The causes of the productivity collapse are unclear. Some economists say that productivity isn’t measured properly — Internet benefits are allegedly undercounted. Other economists contend that U.S. technology and innovation are lagging. Still others argue that weak business investment after the Great Recession explains lackluster growth.
To this list should be added another plausible candidate: the dead weight losses created by special interest groups, as explained by the late Mancur Olson (1932-1998).
Although an economist, Olson revolutionized thinking about the political power of interest groups. Until Olson, conventional wisdom held that large groups were more powerful than small groups in pursuing their self-interest — say, a government subsidy, tax preference or a protective tariff.
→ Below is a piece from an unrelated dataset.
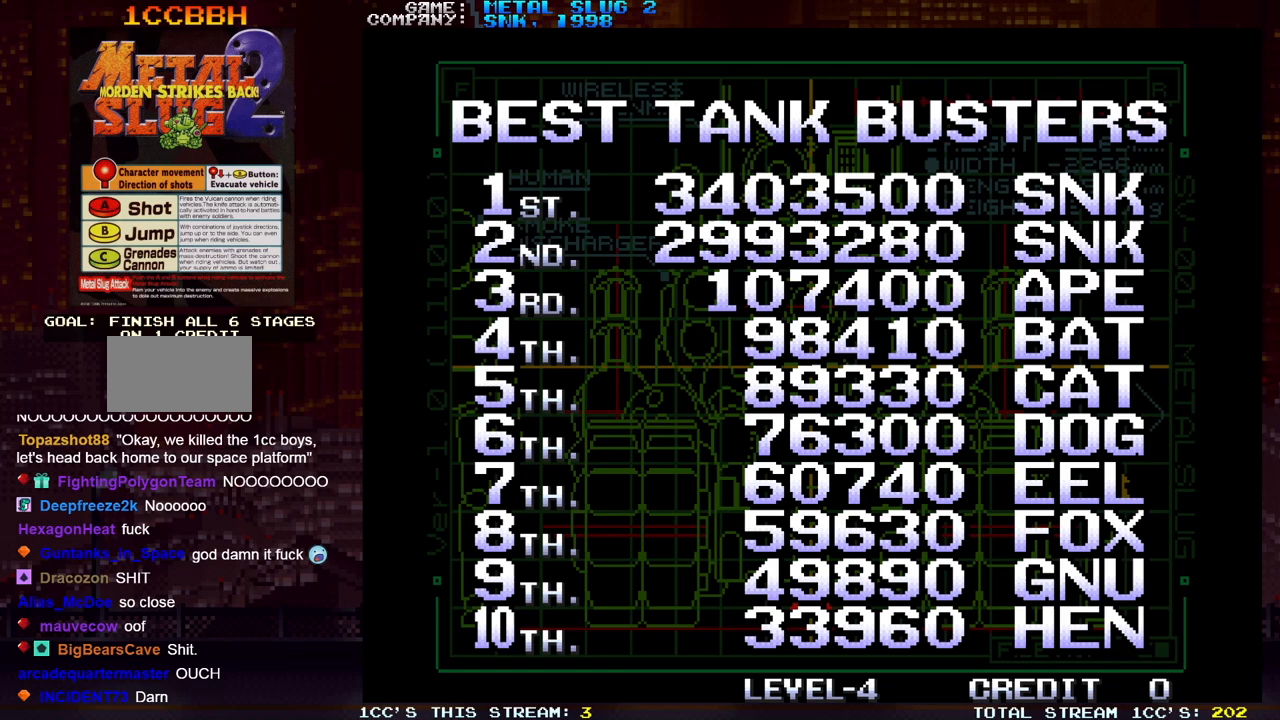
Gameplay with a controller (arcade stick); each line is a JSON object with the inputs held at the frame after it. "events" lists button and stick changes between this image and that frame as [ms after this image, input, new state], when the widget could be followed in between. Not read: L3 R3.
{"buttons": [], "left_stick": "center", "events": []}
Bigness conveyed power.
Just the opposite, Olson said in his 1965 book “The Logic of Collective Action.” With so many people in the large group, the benefits of collective action were often spread so thinly that no individual had much of an incentive to become politically active. The tendency was to “let George do it,” but George had no incentive either. By contrast, the members of smaller groups often could see the benefits of their collective action directly. They were motivated to organize and to pursue their self-interest aggressively.
Here’s an example: A company and its workers lobby for import protection, which saves jobs and raises prices and profits. But consumers — who pay the higher prices — don’t create a counter-lobby, because it’s too much trouble and the higher prices are diluted among many individual consumers. Gains are concentrated, losses dispersed.
This was Olson’s great insight, and it had broad implications, he said. In a 1982 book, “The Rise and Decline of Nations,” he argued that the proliferation of special-interest concessions could reduce a society’s economic growth.
“An increase in the payoffs from lobbying . . . as compared with the payoffs from production, means more resources are devoted to politics and cartel activity and fewer resources are devoted to production,” he wrote. “This in turn influences [a society’s] attitudes and culture.”
The dilemma for democracies is clear. Voters expect governments to cater to their needs and wants — and one person’s special interest is another’s way of life or moral crusade. But if governments cater too aggressively to interest groups, they may undermine (or have already done so) the gains in productivity and economic growth that voters also expect.
So this is another possible explanation for the productivity slowdown, which afflicts many advanced countries. These societies are riddled with programs and policies promoted by various interest groups that “can increase the income [of the groups’ members] while reducing society’s.” If he were alive today, Olson might well add that higher psychic income — the feeling of “doing good” — also motivates many interest groups.
Regardless, the productivity slump endures. Because there’s no agreed-upon cause, there’s no simple “fix” — though there are many familiar proposals that might make a long-term difference (better schools, more research, higher infrastructure spending). But assuming productivity doesn’t spontaneously revive — which it could — the slowdown will haunt the next president.
It connotes scarcity: too little income growth to satisfy the mass craving for higher private and public spending. Even with a jobless rate of 5.1 percent — getting close to “full employment” — the Congressional Budget Office projects a 2015 federal deficit of $426 billion. That’s one measure of over-commitment: Americans desire more government than they’re willing to pay for in taxes.
During the Obama years, the White House and Congress sidestepped many unpopular choices. It’s doubtful the next president will have the luxury of doing the same.